Ponad 150 morsów wskoczyło w niedzielę do lodowatej wody jeziora Trzesiecko w Szczecinku. Miłośnicy zimowych kąpieli przyjechali z wielu miejscowości województw zachodniopomorskiego i pomorskiego. Na Mysiej Wyspie czekały na nich liczne atrakcje. Najważniejszą była lodowata kąpiel.
- W tym roku pogoda nas nie rozpieszcza - mówił Piotr Kondaszewski, szef szczecineckiego Klubu Morsów. - Dziś dobrze, że nie pada. Wieje wprawdzie zimny wiatr, ale to nam nie przeszkadza. Nasze Morsowisko jest którymś z kolei w tym roku. Za każdym razem spotykamy się w innej miejscowości, by pobawić się i wspólnie wskoczyć do wody.
Najmniej licznie w Szczecinku reprezentowany był klub Okra z Drawska Pomorskiego.

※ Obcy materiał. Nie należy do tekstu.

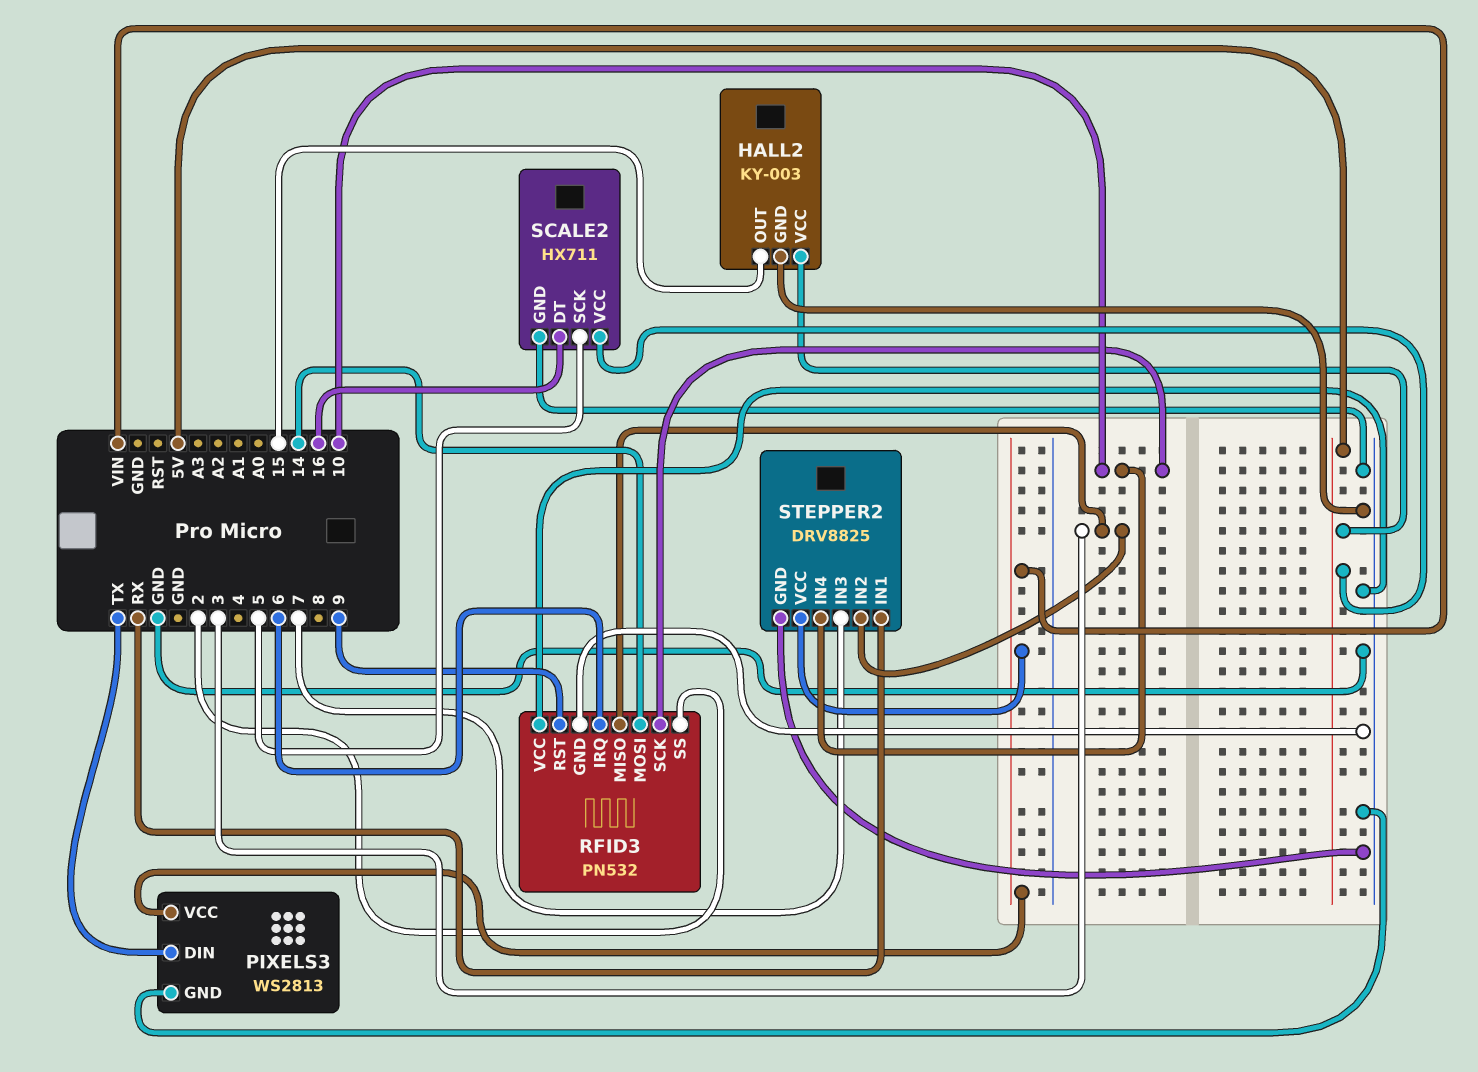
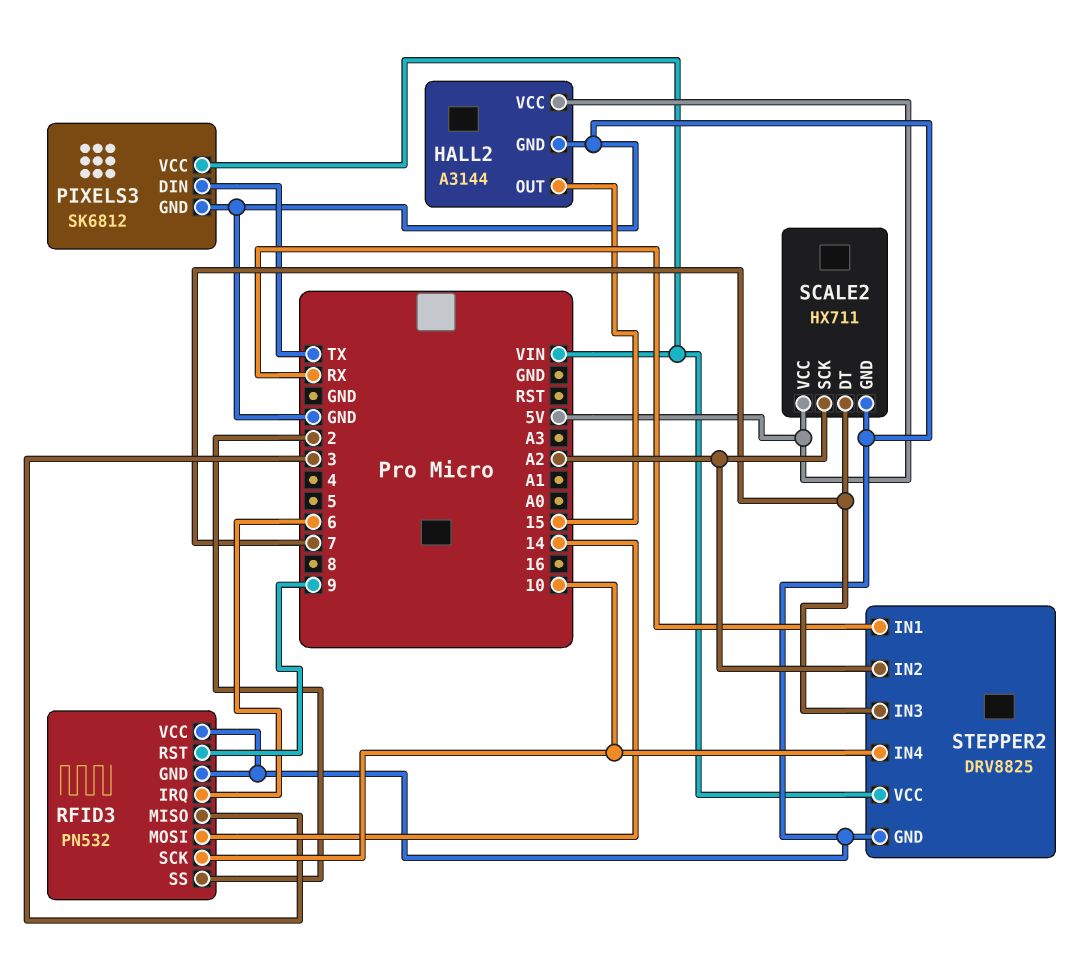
HALL2: KY-003 -> A3144
PIXELS3: WS2813 -> SK6812
SCALE2 pin DT: 16 -> 7
SCALE2 pin SCK: 5 -> A2
STEPPER2 pin IN2: 3 -> A2

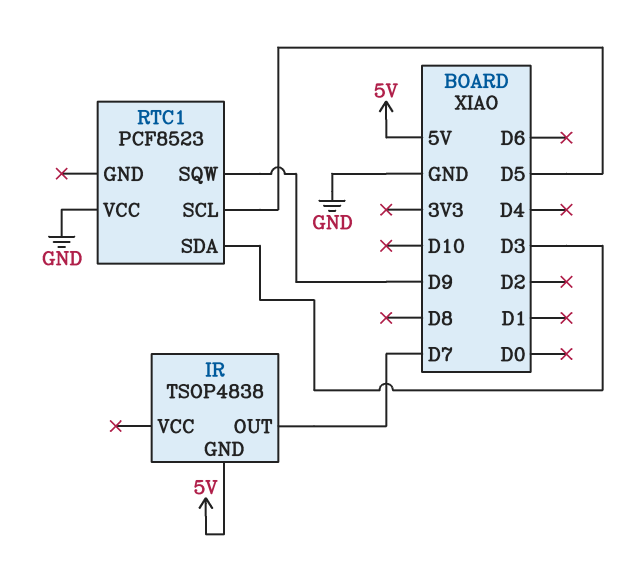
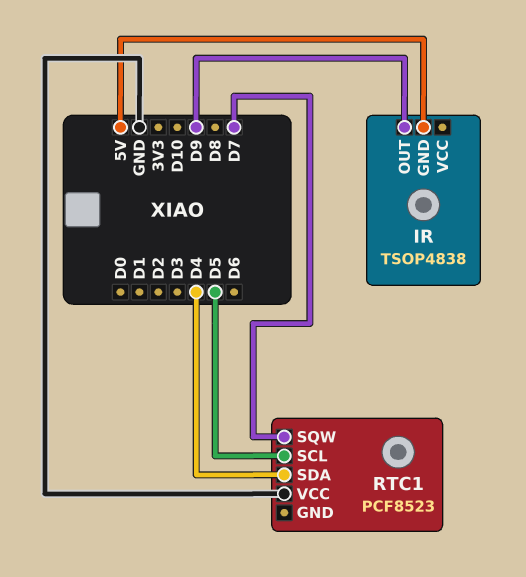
IR pin OUT: D7 -> D9
RTC1 pin SDA: D3 -> D4
RTC1 pin SQW: D9 -> D7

- Nasz klub liczy około 30 członków - mówi prezes Mariusz Ziomecki. - Niektórzy z naszych morsów mają akurat sesje egzaminacyjne, inni nie oparli się grypie. Zdarza się bowiem, ze mors też zachoruje, ale łatwiej przechodzi chorobę niż osoby, które się nie hartują.
Spora grupa gapiów z pomostów kibicowała kąpiącym się morsom. Dla nich taki wyczyn był czymś skrajnie ekstremalnym.